Mary Lou Jepsen has some bold predictions about the impact the technology being developed by her new company, Openwater, will eventually have.
Openwater’s new imaging system will upend the medical industry, allowing doctors to detect cancers sooner and monitor them more effectively, she says. It will give access to MRI-quality scans to millions of people around the world who can’t afford them now. It will allow new types of medical procedures that will obviate the need for surgery to treat certain conditions.
It will also allow doctors to more effectively and precisely treat brain diseases such as schizophrenia and depression. And it might even allow people to essentially read each other’s minds.
“The things we can do with it are pretty profound,” Jepsen said at Business Insider’s IGNITION conference on Monday.
Jepsen has a long history in the technology industry, mostly working on display and camera technologies. She was part of Facebook's Oculus team; worked on virtual-reality technology for Google; developed the low-powered, sunlight-readable screen in used in the low-cost computer created by One Laptop Per Child; and helped created a holographic video system while a professor at MIT.
Jepsen founded Openwater in 2016. The idea behind the company was to build on the advances the consumer electronics industry has made in recent decades in chips, cameras, and sensors to create an imaging system comparable to MRI machines but in a more portable form and at a fraction of the cost.
Openwater's system could be cheaper and smaller than MRI machines
The system the company has developed takes advantage of the ability for infrared light and ultrasonic pulses to penetrate human bodies. It is able to combine the two signals to create a hologram that can then be analyzed by its systems to detect various structures, Jepsen said.
The system already shows the potential of duplicating the resolutions capable by MRI machines and even bettering them, she said. That kind of imaging ability could allow the system to be used to detect blood flow in the brain and tumors and even, potentially, individual neurons. Being able to zero in that close could allow doctors to precisely tell whether the drugs they are administering are effectively treating patients with brain diseases, she said.
But it also could allow a kind of telepathy, Jepsen said. She cited research that's been using a kind of MRI machine that scanned study participants' brains as they were looking at particular kinds of images. Based on that data, computers then attempted to guess what images the participants were looking from just their MRI scans, and were able to do so relatively accurately. Because it has a higher resolution than MRI, Openwater's technology could potentially read users' minds even more accurately, allowing them to transmit their thoughts and feelings electronically, without saying a word, she suggested.
"The bet is ... we're going to get to a lot better resolution soon," she said.

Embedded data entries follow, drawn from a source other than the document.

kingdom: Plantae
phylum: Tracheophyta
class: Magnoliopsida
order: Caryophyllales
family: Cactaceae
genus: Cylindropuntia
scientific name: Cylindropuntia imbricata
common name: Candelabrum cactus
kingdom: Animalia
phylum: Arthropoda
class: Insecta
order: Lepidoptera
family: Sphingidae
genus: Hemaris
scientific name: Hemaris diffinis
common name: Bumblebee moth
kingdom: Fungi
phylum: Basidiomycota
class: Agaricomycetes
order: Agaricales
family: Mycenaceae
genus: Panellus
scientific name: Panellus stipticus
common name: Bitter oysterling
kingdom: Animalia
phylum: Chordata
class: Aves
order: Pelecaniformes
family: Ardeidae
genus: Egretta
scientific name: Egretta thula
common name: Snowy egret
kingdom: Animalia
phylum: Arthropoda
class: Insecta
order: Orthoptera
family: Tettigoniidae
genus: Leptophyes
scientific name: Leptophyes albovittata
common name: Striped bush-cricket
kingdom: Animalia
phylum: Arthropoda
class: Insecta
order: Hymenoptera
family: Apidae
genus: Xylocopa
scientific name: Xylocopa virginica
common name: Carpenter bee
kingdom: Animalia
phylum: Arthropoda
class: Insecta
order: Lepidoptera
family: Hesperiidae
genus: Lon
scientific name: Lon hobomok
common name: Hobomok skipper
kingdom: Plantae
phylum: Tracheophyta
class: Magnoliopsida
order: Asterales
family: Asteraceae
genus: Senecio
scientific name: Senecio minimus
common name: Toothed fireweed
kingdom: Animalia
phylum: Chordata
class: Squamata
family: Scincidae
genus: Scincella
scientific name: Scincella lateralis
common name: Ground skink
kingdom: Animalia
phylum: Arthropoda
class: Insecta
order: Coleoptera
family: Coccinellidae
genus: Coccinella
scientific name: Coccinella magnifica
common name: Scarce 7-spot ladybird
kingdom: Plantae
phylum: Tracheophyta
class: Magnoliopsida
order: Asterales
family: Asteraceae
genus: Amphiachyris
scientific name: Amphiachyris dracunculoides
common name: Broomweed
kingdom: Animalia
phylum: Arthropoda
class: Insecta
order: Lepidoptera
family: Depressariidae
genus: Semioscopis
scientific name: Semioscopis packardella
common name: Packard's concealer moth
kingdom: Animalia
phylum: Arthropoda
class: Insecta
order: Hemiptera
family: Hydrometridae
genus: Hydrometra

Because the system relies on the kinds of camera, laser, ultrasonic, and logic chips that are mass produced by processor makers, it has the potential to be much cheaper and smaller than existing imaging systems, she said. MRI machines, for example, can cost millions of dollars and rely on huge and heavy magnets. Openwater's system could potentially be worn by patients on a regular basis or used in developing countries that can't afford MRIs or other high-tech imaging systems, she said.
"We can make healthcare better and cheaper," she said. "That's what we're trying to do."
Openwater is one of several companies trying to disrupt the medical imaging industry with lower-cost technology. Another is Vayyar, which has an imaging system that relies on microwaves that is already being tested for use with detecting breast cancer.
Jepsen's company has yet to demonstrate its system for the public. It also hasn't yet sought approval from the Food and Drug Association for it to be used on humans, Jepsen noted.
But, she noted, it relies on infrared light and ultrasound, both of which have long been used safely with humans. And the company has already started animal trials.
"I think this is inevitable," she said. "It's going happen."